1 Nomination, 0 Wins

Nomination: Best Documentary, Features - Zachary Heinzerling and Lydia Dean Pilcher

Cutie and the Boxer Poster
Photo Courtesy
I've watched a lot of documentaries following the stories of artists, and they almost always follow the same arc: a forgotten or unfairly overlooked artist is on the brink of a new exhibition that will finally earn him or her the recognition he or she has been unfairly denied.  I was previously unaware of Ushio Shinohara's work, and expected that I would spend the 82 minute running time learning that Mr.
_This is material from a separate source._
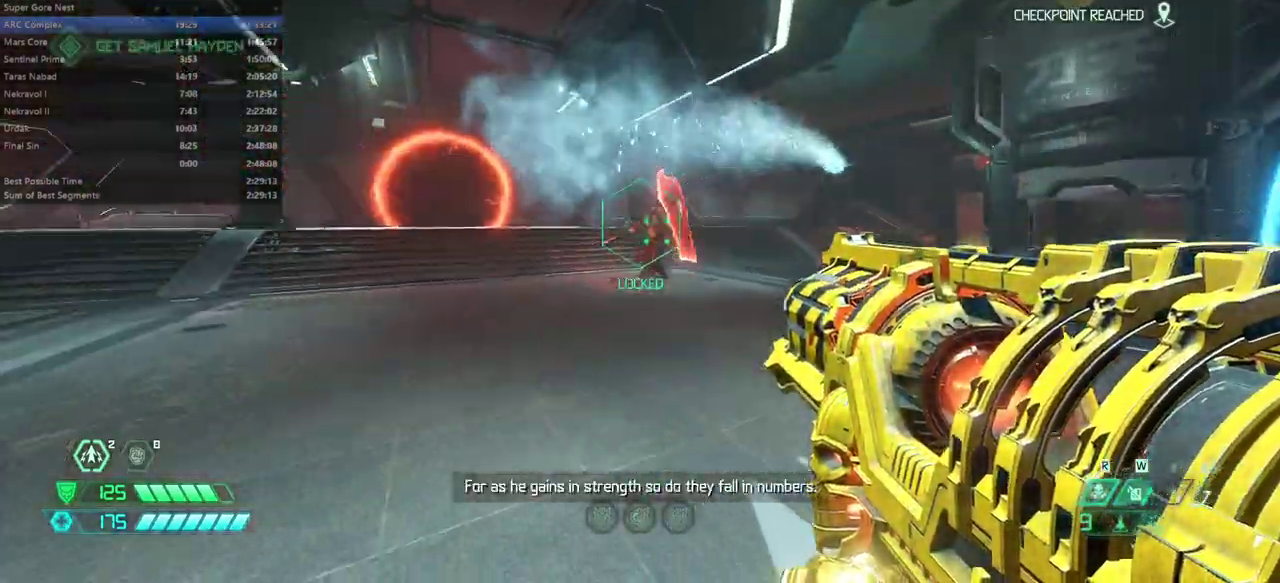
{"keys": [], "mouse": ["right"], "events": [[33, "mouse_left", "down"], [133, "mouse_left", "up"], [167, "mouse_left", "down"], [300, "mouse_left", "up"], [367, "mouse_left", "down"], [433, "mouse_left", "up"]]}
Shinohara had been unfairly ignored by the art world, but that the film would resolve nicely with a warm critical reception for the octogenarian artist.

Motorcycle Van Gogh by Ushio Shinohara
Photo Courtesy
Cutie and the Boxer did indeed start with a look at the struggles of Ushio Shinohara and end with an exhibition of his work, but there is a whole lot more to this film than the usual narrative.  Widespread acclaim has escaped Shinohara, but it is as much due to his own failings as it is the fickle nature of the art world.  Shinohara put his art above everything in his life, except perhaps alcohol.  His artistic talent has subsumed everything around him, including the considerable talent of his wife Noriko who has sacrificed her own ambitions because of her belief in Ushio's gifts.  Just as the art world is beginning to pay due recognition to Ushio's talents, Noriko dives into her own art, creating work found to be worth exhibiting by the art cognoscenti, but deemed inferior by Ushio.  Noriko loves Ushio and views it as her role to help him to make his work, and even as her anger grows at his dismissal of her talents, she still cannot fully confront Ushio.  Whether this is out of habit, her own insecurity, or her desire to protect Ushio is not clear, but director Zachary Heinzerling offers a remarkably compelling view of a marriage made of equal parts love and admiration.

Ushio Shinohara and Noriko Shinohara
Photo Courtesy
Ushio Shinohara has an active and vibrant method of making art that gave the film the second part of its title, a method that perfectly lends itself to film.  Instead of watching a painter slowly and deliberately consider a canvas, we watch a small, elderly man violently and joyfully punching a canvas covered in paint.  Ed Harris had a similar benefit in his film Pollock, but while Jackson Pollock was deliberate as to where he dropped his ink, Shinohara paints like a jazz musician, relying instead on his momentary instincts.  Yet even with the visual nature of the painting scenes, Heinzerling wisely minimized the number of scenes of Shinohara painting/boxing, instead focusing more on his and Noriko's reactions to their successes and failures, and their attempts to survive both.

Cutie and the Boxer is neither a traditional massive crowdpleaser nor a depressing record of a social injustice, and thus the film had little chance to receive the Best Documentary Oscar, an award that went to 20 Feet From Stardom.  Yet it is likely the most original and personal of the documentaries nominated in its year, and both a crowdpleaser and a record of social injustice in its own unique way.